Today is a day of terror, panic, despair and one-off retail promotion. It's the Friday after Thanksgiving, the darkest day in the American calendar - Black Friday. In 2013, approximately 141 million U.S. consumers shopped during Black Friday, spending a total of $57.4 billion, with online sales reaching $1.2 billion. That's big money but the main profiteers on this day tend to be big brands and chain retailers. Small, independent, entrepreneurial businesses often get lost in the shuffle (or shall we say scuffle?), unable to match the bargains or the advertising power of their larger corporate counterparts.
In recognition of the important role small businesses play in our lives and communities, financial giant American Express created Small Business Saturday.
In the aftermath of Black Friday, AMX encourages the public to 'shop small,' by giving rebates for purchases made in participating stores. The campaign is in its 5th year and has been pretty successful both financially and socially. It has been endorsed and promoted by Obama himself, and last year, Americans spent $5.7 billion in local shops.
The event isn't without cynics. Some think it's just another marketing scheme from a multinational corporation, another trick to make people spend more money, a feel-good campaign hiding the dark side of consumerism.
Whether any of that is true or not, there are good intentions here. Small Business Saturday is a reminder that at the heart of successful communities is a thriving small business sector. It sheds a light on what consumers get from small business that they simply can't get from the heavy hitters - the personal touch, the passion of craftsmanship, the unique experience. Beyond this, the event highlights how supporting small local business begins a virtuous cycle in your community.
See how this local cycle business is making a big impact on its community [youtube https://www.youtube.com/watch?v=9pat1usX8eA&w=640&h=360]
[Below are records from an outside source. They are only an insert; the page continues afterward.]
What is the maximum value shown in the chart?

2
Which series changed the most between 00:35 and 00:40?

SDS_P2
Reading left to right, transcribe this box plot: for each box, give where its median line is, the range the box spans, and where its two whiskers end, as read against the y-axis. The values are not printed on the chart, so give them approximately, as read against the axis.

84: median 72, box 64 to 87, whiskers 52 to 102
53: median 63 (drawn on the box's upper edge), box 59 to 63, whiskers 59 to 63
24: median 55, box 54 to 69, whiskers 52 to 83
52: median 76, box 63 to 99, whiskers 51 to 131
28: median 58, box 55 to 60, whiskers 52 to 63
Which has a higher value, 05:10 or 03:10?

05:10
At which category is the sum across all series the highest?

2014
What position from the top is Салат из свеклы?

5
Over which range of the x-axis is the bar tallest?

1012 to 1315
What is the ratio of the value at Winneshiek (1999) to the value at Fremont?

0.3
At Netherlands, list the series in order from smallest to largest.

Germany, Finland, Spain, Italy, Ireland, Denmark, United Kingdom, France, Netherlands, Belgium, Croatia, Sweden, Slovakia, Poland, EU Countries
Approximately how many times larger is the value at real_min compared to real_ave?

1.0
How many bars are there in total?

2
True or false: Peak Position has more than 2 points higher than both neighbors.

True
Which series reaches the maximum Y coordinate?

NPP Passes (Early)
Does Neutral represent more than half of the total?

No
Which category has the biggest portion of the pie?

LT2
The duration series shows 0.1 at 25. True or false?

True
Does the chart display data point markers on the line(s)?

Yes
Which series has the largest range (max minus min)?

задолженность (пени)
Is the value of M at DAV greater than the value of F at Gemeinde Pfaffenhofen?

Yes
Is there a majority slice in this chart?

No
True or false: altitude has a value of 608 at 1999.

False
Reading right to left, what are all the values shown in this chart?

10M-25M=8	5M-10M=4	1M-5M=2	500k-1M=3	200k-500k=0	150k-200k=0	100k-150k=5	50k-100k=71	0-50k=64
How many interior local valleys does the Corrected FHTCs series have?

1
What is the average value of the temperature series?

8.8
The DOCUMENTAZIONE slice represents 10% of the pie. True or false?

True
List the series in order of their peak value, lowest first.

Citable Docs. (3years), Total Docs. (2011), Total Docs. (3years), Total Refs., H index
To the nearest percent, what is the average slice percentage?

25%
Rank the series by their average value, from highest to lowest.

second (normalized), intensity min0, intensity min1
Yes, at the end of the day Small Business Saturday is about driving purchasing and profit. But it's also a celebration of entrepreneurialism and the people that give colour and distinctive character to a community. It makes people stop and consider how best to spend their money. Is a half-priced TV set that will be out of date in six months really worth more than the livelihood of those who make the place you live special and unique? As Small Business Saturday continues to expand its reach away from USA to the UK and beyond, we can't be alone in thinking that it isn't.